• [Work order]
Copy out each line of the entries where the word "lines" is present.

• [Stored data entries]
━━━━

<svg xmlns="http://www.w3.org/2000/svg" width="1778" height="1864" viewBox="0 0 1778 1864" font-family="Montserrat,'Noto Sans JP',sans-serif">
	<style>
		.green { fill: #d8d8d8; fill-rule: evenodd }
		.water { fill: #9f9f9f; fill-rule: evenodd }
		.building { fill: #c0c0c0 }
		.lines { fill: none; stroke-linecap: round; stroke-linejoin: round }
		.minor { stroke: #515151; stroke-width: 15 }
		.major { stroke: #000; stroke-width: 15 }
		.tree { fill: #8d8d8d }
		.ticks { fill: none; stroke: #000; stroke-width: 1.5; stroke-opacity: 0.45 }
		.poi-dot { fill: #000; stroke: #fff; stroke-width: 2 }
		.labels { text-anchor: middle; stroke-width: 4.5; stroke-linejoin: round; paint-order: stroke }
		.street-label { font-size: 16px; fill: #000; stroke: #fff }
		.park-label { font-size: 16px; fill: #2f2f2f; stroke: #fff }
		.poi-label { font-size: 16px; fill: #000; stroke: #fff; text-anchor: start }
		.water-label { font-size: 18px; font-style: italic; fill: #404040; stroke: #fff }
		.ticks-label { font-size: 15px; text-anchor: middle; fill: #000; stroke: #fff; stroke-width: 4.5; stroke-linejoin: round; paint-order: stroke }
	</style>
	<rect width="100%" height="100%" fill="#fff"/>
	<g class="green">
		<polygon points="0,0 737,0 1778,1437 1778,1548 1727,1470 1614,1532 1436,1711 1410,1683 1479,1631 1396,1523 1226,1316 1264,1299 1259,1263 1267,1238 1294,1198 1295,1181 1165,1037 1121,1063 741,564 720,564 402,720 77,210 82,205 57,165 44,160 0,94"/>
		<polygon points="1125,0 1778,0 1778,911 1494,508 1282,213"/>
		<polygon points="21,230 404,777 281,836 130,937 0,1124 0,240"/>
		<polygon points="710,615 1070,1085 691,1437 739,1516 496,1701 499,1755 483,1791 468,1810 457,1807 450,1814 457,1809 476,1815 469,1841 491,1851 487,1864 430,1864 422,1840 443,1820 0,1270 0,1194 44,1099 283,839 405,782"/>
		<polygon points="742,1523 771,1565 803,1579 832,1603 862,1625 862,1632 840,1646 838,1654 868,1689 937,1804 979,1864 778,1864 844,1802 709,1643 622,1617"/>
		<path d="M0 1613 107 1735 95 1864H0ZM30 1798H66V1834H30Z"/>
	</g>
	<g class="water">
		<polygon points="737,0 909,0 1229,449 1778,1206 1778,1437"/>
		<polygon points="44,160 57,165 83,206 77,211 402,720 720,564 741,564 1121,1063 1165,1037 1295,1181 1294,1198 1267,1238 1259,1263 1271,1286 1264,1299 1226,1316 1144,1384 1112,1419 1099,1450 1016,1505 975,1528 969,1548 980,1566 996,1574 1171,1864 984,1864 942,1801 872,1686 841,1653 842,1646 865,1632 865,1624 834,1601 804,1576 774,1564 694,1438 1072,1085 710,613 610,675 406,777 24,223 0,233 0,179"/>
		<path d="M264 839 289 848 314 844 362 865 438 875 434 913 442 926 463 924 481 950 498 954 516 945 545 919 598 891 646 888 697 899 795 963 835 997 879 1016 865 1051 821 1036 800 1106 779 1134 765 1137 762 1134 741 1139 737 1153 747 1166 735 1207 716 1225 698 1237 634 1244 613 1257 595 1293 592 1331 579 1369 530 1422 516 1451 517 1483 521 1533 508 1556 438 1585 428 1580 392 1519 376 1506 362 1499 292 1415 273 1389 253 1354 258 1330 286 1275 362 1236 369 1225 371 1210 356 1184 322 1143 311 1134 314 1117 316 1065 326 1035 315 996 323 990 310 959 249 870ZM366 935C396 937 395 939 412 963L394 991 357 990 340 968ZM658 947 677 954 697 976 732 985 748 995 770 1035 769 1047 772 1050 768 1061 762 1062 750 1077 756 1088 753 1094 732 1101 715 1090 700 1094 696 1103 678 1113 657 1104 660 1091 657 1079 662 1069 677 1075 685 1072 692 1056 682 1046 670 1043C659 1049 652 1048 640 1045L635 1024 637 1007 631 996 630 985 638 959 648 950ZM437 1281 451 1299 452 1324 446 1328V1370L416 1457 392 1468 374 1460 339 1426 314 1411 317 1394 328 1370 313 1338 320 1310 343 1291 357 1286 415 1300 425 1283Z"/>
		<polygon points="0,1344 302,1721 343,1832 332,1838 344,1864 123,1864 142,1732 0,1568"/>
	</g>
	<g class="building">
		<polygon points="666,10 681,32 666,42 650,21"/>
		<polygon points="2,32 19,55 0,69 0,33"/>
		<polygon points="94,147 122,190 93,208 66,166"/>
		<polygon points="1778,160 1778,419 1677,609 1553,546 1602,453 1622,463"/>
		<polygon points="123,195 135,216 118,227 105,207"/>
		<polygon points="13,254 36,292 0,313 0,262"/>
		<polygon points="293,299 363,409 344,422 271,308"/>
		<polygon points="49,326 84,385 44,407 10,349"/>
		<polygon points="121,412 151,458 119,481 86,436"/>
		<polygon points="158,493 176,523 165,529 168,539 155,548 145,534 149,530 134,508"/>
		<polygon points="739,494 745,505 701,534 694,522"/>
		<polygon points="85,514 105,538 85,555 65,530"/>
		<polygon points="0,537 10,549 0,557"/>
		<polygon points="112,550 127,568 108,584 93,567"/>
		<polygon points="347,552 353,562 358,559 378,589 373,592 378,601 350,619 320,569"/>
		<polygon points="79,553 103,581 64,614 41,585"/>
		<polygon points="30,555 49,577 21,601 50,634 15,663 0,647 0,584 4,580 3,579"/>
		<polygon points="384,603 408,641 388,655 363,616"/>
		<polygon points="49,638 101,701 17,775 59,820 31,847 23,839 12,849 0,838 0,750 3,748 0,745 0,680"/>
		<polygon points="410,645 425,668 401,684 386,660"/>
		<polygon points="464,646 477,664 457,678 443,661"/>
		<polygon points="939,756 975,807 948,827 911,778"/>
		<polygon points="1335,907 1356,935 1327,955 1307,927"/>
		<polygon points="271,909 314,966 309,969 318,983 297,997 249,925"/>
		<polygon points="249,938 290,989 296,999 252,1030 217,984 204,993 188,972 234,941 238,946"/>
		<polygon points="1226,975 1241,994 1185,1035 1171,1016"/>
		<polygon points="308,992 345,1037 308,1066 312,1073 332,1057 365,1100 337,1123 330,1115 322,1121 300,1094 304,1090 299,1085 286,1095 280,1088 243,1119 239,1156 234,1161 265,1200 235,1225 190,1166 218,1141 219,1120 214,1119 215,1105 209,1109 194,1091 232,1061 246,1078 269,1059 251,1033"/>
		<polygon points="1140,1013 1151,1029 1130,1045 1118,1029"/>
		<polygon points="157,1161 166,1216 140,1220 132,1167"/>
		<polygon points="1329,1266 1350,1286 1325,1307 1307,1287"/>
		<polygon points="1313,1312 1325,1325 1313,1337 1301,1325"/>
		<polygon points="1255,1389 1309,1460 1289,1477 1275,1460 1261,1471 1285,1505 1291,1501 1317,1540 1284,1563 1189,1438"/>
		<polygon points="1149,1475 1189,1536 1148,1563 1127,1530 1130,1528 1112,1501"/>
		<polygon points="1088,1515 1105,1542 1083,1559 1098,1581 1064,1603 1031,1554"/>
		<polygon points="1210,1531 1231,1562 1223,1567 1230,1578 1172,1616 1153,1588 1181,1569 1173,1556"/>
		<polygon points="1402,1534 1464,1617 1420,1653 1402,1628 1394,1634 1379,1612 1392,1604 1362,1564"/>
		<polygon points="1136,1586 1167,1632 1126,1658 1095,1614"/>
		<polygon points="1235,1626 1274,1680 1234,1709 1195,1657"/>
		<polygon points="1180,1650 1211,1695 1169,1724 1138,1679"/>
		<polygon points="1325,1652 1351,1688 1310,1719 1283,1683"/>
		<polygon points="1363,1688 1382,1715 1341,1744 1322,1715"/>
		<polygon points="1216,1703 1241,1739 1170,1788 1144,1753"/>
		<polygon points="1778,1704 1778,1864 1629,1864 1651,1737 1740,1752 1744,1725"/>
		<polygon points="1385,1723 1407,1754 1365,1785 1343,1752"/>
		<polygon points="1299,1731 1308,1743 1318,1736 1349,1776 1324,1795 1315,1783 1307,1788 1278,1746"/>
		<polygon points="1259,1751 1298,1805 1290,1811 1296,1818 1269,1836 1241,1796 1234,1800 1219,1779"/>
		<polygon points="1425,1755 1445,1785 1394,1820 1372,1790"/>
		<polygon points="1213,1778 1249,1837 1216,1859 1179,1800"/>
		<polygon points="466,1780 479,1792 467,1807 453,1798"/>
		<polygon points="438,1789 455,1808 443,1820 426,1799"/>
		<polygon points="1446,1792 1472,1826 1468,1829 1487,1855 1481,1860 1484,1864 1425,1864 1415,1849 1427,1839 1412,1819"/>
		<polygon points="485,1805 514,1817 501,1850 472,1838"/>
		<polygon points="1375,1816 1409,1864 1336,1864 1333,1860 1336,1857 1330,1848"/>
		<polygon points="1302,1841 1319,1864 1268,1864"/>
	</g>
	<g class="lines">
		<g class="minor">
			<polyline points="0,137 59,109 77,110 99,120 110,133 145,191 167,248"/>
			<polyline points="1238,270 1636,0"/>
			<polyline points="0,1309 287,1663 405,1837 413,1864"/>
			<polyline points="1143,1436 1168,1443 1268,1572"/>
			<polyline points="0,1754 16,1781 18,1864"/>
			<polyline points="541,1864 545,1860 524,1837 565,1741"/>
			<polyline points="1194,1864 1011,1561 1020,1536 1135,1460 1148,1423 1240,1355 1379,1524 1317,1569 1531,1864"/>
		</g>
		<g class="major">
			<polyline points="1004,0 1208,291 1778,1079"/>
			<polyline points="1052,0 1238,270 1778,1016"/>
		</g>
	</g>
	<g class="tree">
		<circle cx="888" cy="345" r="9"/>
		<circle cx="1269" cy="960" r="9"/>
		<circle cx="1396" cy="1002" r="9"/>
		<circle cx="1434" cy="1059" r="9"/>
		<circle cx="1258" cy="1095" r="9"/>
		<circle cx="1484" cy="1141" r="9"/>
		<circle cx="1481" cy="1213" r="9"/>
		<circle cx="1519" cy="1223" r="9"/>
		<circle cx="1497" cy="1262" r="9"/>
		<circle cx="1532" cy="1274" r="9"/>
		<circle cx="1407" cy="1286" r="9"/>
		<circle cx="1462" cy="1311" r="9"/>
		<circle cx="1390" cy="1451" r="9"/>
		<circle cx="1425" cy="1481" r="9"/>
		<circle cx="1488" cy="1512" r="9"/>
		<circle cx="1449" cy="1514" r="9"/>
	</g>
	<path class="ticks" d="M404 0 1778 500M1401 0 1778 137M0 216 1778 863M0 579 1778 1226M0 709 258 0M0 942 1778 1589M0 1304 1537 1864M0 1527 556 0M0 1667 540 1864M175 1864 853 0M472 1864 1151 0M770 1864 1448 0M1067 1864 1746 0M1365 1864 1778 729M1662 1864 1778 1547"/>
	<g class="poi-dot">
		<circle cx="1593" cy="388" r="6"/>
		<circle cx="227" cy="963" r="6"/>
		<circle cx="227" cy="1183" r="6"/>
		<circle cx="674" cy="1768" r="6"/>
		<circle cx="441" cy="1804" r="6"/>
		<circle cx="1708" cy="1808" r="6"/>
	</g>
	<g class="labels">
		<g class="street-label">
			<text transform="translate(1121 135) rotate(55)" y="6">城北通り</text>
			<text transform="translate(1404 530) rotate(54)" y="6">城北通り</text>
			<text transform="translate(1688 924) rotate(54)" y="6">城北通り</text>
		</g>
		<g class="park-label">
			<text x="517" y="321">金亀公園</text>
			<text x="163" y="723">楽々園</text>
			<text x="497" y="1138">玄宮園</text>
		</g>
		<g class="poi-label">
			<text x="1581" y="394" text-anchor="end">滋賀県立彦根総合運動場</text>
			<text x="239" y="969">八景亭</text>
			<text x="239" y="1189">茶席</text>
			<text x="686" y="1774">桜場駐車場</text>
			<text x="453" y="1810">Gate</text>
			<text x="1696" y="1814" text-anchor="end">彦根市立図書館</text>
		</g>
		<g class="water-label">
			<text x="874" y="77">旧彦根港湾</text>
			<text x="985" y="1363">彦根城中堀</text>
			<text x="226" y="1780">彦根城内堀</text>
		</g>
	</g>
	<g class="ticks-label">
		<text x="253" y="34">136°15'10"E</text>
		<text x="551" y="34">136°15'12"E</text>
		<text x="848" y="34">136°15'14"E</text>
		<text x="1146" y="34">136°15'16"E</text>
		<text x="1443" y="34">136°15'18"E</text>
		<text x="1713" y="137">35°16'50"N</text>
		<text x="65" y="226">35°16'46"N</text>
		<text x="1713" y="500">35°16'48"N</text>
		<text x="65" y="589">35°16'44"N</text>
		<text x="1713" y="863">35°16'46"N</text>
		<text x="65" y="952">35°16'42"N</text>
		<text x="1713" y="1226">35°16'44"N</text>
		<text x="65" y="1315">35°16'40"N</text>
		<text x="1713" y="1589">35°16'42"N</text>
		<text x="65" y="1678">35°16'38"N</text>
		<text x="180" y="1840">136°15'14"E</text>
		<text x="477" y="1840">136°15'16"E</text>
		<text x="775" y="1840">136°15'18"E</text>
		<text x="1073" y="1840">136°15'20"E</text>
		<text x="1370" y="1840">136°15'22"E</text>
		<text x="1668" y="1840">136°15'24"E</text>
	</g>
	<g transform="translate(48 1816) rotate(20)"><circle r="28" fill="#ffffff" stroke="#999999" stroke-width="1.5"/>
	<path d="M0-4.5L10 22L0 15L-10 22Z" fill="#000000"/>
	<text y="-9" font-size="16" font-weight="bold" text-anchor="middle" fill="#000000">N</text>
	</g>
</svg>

━━━━

• [Answer below]
		.lines { fill: none; stroke-linecap: round; stroke-linejoin: round }
	<g class="lines">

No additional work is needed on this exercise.